Faits Divers

12 ans de travaux forces pour l’immigre bissau-guinéen : Insuffisant rénal, greffé de deux reins

Arona Baldé avait avalé 600 grammes de cocaïne


Jeudi 28 Janvier 2016

La Chambre criminelle de Dakar a condamné, hier mercredi, l’immigré bissau-guinéen, Arona Baldé, à 12 ans de travaux forcés. Atteint d’insuffisance rénale, de diabète, le Bissau-guinéen qui prend 14 médicaments et deux injections par jour, avait ingurgité 60 boulettes de cocaïne, soit 600 grammes de drogue.
Comme ces prévenus de luxe qui, dès leur arrestation, soulèvent une maladie leur permettant d’être transférés au pavillon spécial, lui y a passé une bonne partie de sa détention préventive. Et les habitués de ce secteur réservé aux prisonniers malades le reconnaissent. Sa boule à zéro et sa barde d’arabisant sont trop voyants pour le laisser inaperçu. Arona Baldé, bonhomme au ventre bedonnant, qui fait plus que ses 36 ans, a attiré l’attention de ce collaborateur de Dame justice, surpris des faits de trafic international de drogue qui lui sont reprochés. «Depuis quatre ans que je le vois là-bas, jamais je n’ai pensé qu’il est arrêté pour de tels faits.» Une réaction compréhensible de cet adepte du palais de justice qui, informé de la maladie de Baldé et du risque qu’il a pris, n’en finit pas d’écarquiller les yeux de surprise. Oui, cet immigré Bissau-guinéen, en plus du diabète dont il souffre, est un insuffisant rénal qui a même subi une double transplantation à Madrid. D’ailleurs, sa maladie le contraint à prendre quatorze (14) médicaments et deux injections par jour. Malgré tout, Baldé a osé ingurgiter 60 boulettes de cocaïne, l’équivalent de 600 grammes. Un acte, véritable agression de son corps malade, qui a poussé la Chambre à le condamner à 12 ans de travaux forcés. C’était hier mercredi, au palais de justice de Dakar.
«Je n’avais pas de quoi acheter mon billet retour. A Bissau, je risquais de mourir…»
Immigré, résidant à Madrid, Arona vivait en Espagne depuis 2002 où il a commencé à travailler dans le bâtiment comme ferrailleur en 2007. Mais, le travail qu’il faisait en soulevant la ferraille, dont le poids est lourd, a été, dit-il, à l’origine de sa maladie. Marié et père de famille, il est devenu une loque humaine qui a dû changer ses reins pour vivre. Son salaire en a subi un sacré coup. Payé à l’heure, ses jours de dialyse sont défalqués. Ce qui a fait chuter ses émoluments mensuels de 1200 euros. Mais les déboires de Arona ont commencé, lorsque, malade et sans travail, sa femme perd un de ses parents.
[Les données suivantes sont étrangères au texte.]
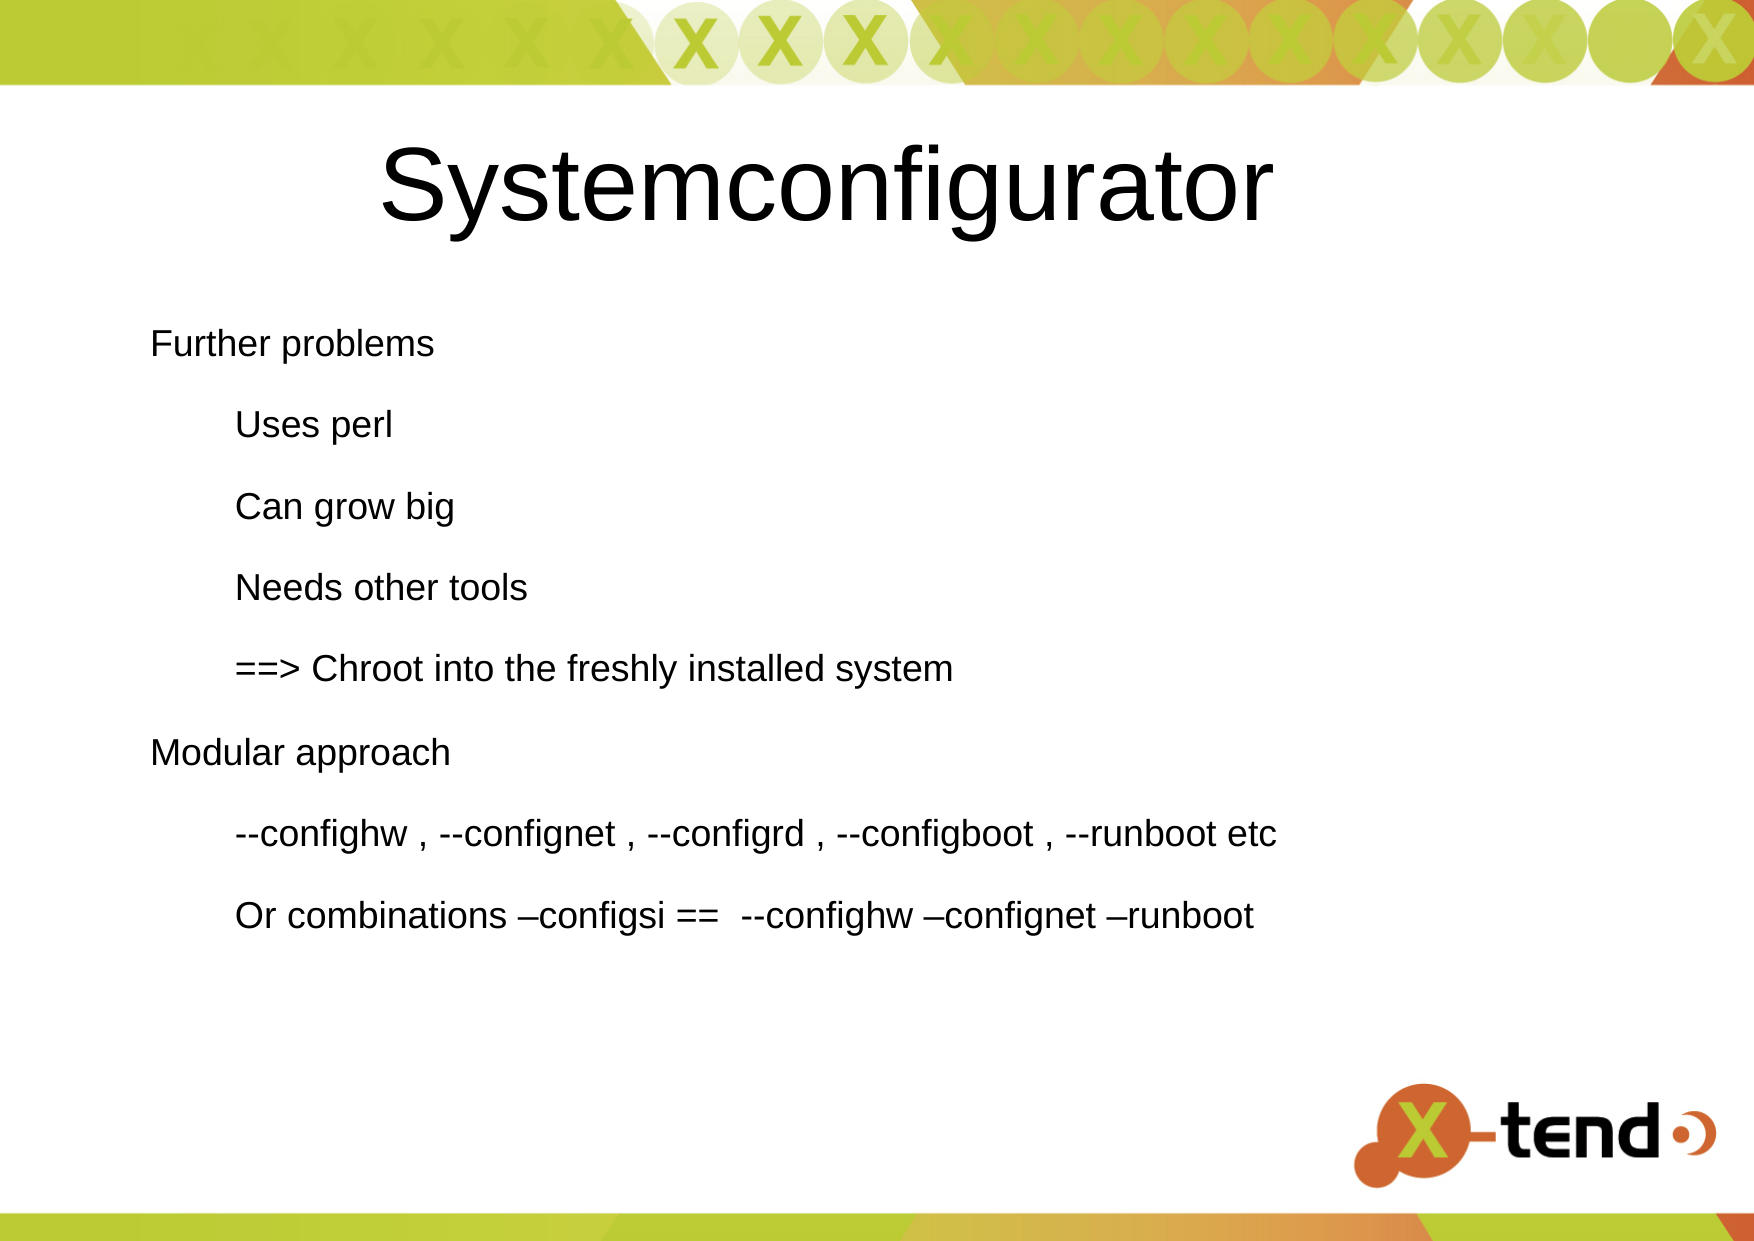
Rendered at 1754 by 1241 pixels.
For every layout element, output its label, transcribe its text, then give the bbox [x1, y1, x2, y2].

title Systemconfigurator [121, 49, 1534, 257]
list Further problems Uses perl Can grow big Needs other tools ==> Chroot into the freshly installed system Modular approach --confighw , --confignet , --configrd , --configboot , --runboot etc Or combinations –configsi == --confighw –confignet –runboot [149, 300, 1531, 1082]
picture [0, 0, 1754, 1241]
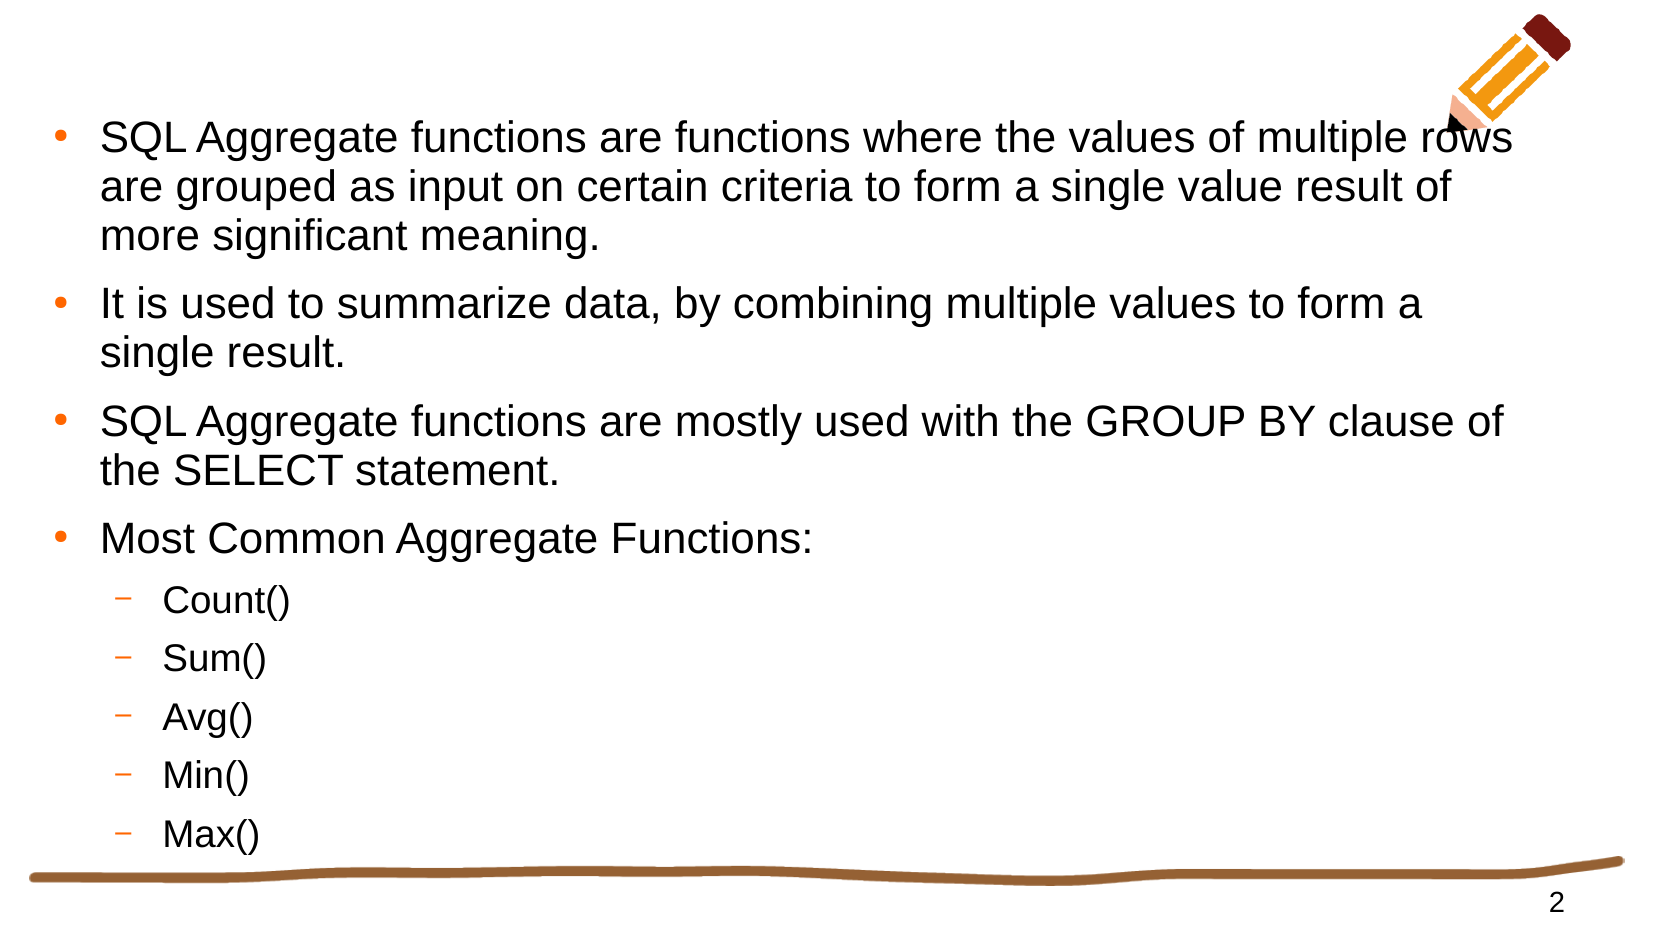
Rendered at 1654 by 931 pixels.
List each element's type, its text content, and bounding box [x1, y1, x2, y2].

list SQL Aggregate functions are functions where the values of multiple rows are grouped as input on certain criteria to form a single value result of more significant meaning. It is used to summarize data, by combining multiple values to form a single result. SQL Aggregate functions are mostly used with the GROUP BY clause of the SELECT statement. Most Common Aggregate Functions: Count() Sum() Avg() Min() Max() [37, 112, 1538, 857]
picture [1446, 14, 1571, 133]
picture [29, 856, 1625, 886]
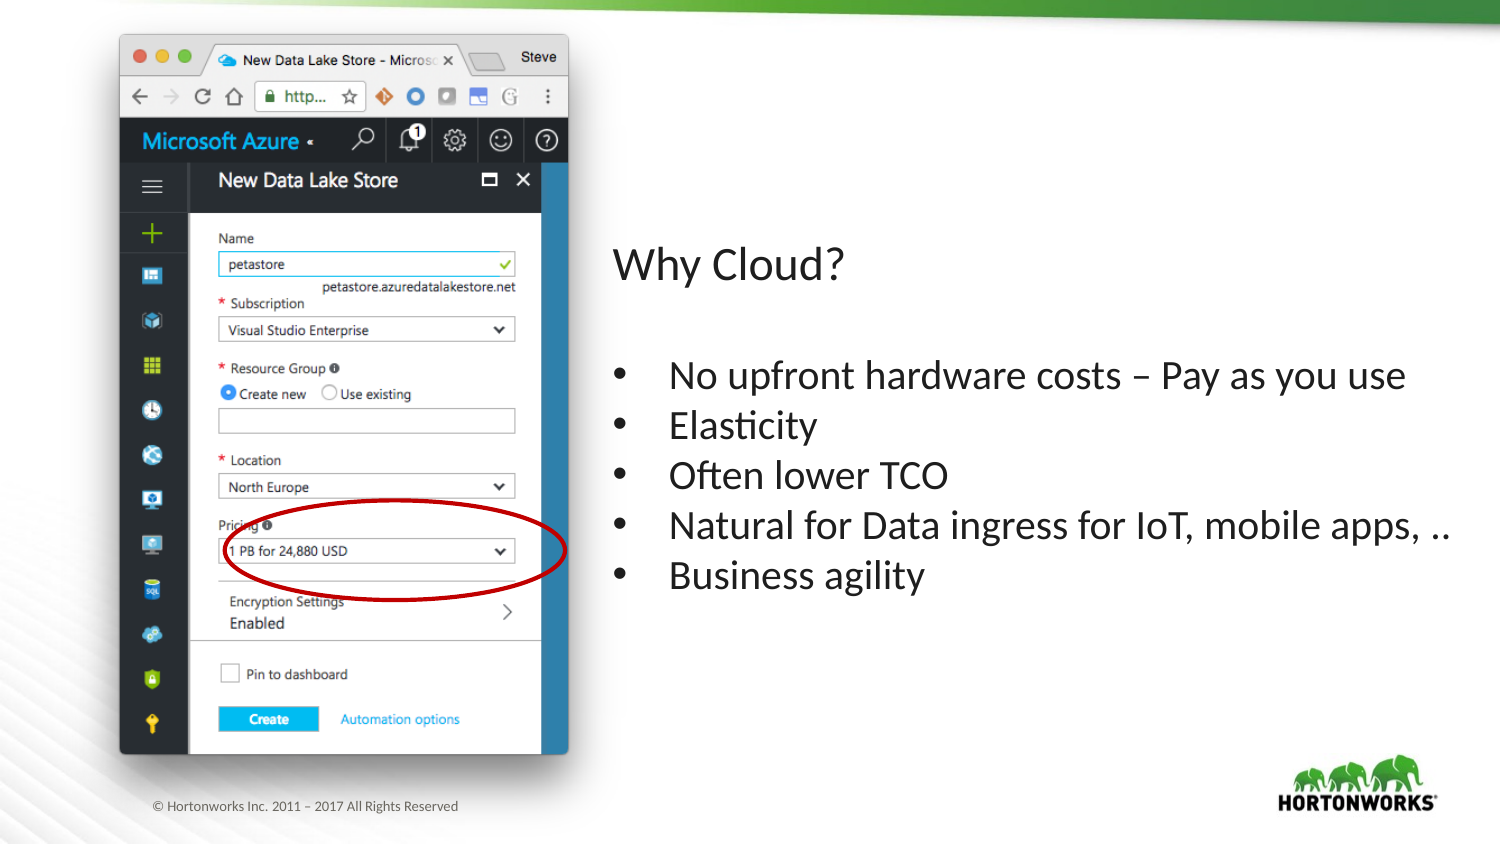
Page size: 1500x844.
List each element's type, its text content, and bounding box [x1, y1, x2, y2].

text_box Why Cloud? No upfront hardware costs – Pay as you use Elasticity Often lower TCO Natural for Data ingress for IoT, mobile apps, .. Business agility [597, 225, 1482, 606]
picture [0, 0, 1500, 844]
Il devait aller à Bissau. Seulement, il n’avait pas assez d’argent. Un de ses amis lui propose de faire le voyage en voiture. «J’ai déjà un client qui va acheter la voiture, une fois là-bas, je vais t’acheter le billet retour», lui aurait-il proposé. Arona accepte. La promesse de son ami ne sera jamais tenue. A 6 jours de l’expiration de sa carte de séjour, le bonhomme de 30 ans est dans le pétrin. «Je n’avais pas de quoi acheter le billet. Si je ne rentrai pas, ma carte de séjour allait expirer et si je restais à Bissau, c’était la mort assurée pour moi car, je ne pouvais pas m’y prendre en charge, avec mon traitement. A Madrid, des associations me venaient en aide.»
«Mouhamadou m’a remis le billet pour Madrid aux Parcelles Assainies»
Dans ce trou noir, Arona se confie à un de ses collègues, Victor qui le met en rapport avec un Blanc du nom de José. Lequel lui a remis la drogue. «Il m’a payé le billet d’avion pour le Sénégal, me disant d’avaler les boulettes. Et c’est aux Parcelles Assainies que Mouhamadou m’a remis le billet pour Madrid. Une fois à l’aéroport de Dakar, j’ai commencé à vomir et les policiers m’ont demandé si j’avais avalé quelque chose, j’ai dit oui, ils m’ont emmené avec eux et j’ai expulsé les boulettes.» Le parquet qui dit émettre des réserves sur son état de santé, pense que si cette maladie est avérée, c’est son activité de mule qui doit en être à l’origine. «Il dit dans son expression ‘Gars yi’, donc, c’est une association de personnes qui trafiquent.» Pour Me Malick Mbengue, la maladie de son client est bien réelle. Et c’est pour rester en vie qu’il a accepté de transporter ce produit en Espagne. Plaidant des circonstances atténuantes, il n’a pas atteint la fibre sensible du juge, Magatte Diop et de ses assesseurs.